-- JOB --
Extract the lines below between the line holding "pose: elev=233.0 azim=13.6" and the line holding "Dot at: (226, 307)", inclusive, and reproduce them verbatim.

Saved data entries:
--

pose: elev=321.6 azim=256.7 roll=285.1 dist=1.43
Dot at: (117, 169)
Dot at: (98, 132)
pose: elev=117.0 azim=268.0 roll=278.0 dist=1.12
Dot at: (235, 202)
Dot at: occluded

--

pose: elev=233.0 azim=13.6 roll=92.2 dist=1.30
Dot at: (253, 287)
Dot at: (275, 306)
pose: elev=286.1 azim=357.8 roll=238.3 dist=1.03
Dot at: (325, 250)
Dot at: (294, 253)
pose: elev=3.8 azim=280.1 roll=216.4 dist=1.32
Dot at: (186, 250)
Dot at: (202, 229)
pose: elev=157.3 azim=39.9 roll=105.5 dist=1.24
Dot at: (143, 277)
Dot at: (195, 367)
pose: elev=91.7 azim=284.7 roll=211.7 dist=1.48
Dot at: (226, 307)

--

-- ANSWER FOR THIS EXERCISE --
pose: elev=233.0 azim=13.6 roll=92.2 dist=1.30
Dot at: (253, 287)
Dot at: (275, 306)
pose: elev=286.1 azim=357.8 roll=238.3 dist=1.03
Dot at: (325, 250)
Dot at: (294, 253)
pose: elev=3.8 azim=280.1 roll=216.4 dist=1.32
Dot at: (186, 250)
Dot at: (202, 229)
pose: elev=157.3 azim=39.9 roll=105.5 dist=1.24
Dot at: (143, 277)
Dot at: (195, 367)
pose: elev=91.7 azim=284.7 roll=211.7 dist=1.48
Dot at: (226, 307)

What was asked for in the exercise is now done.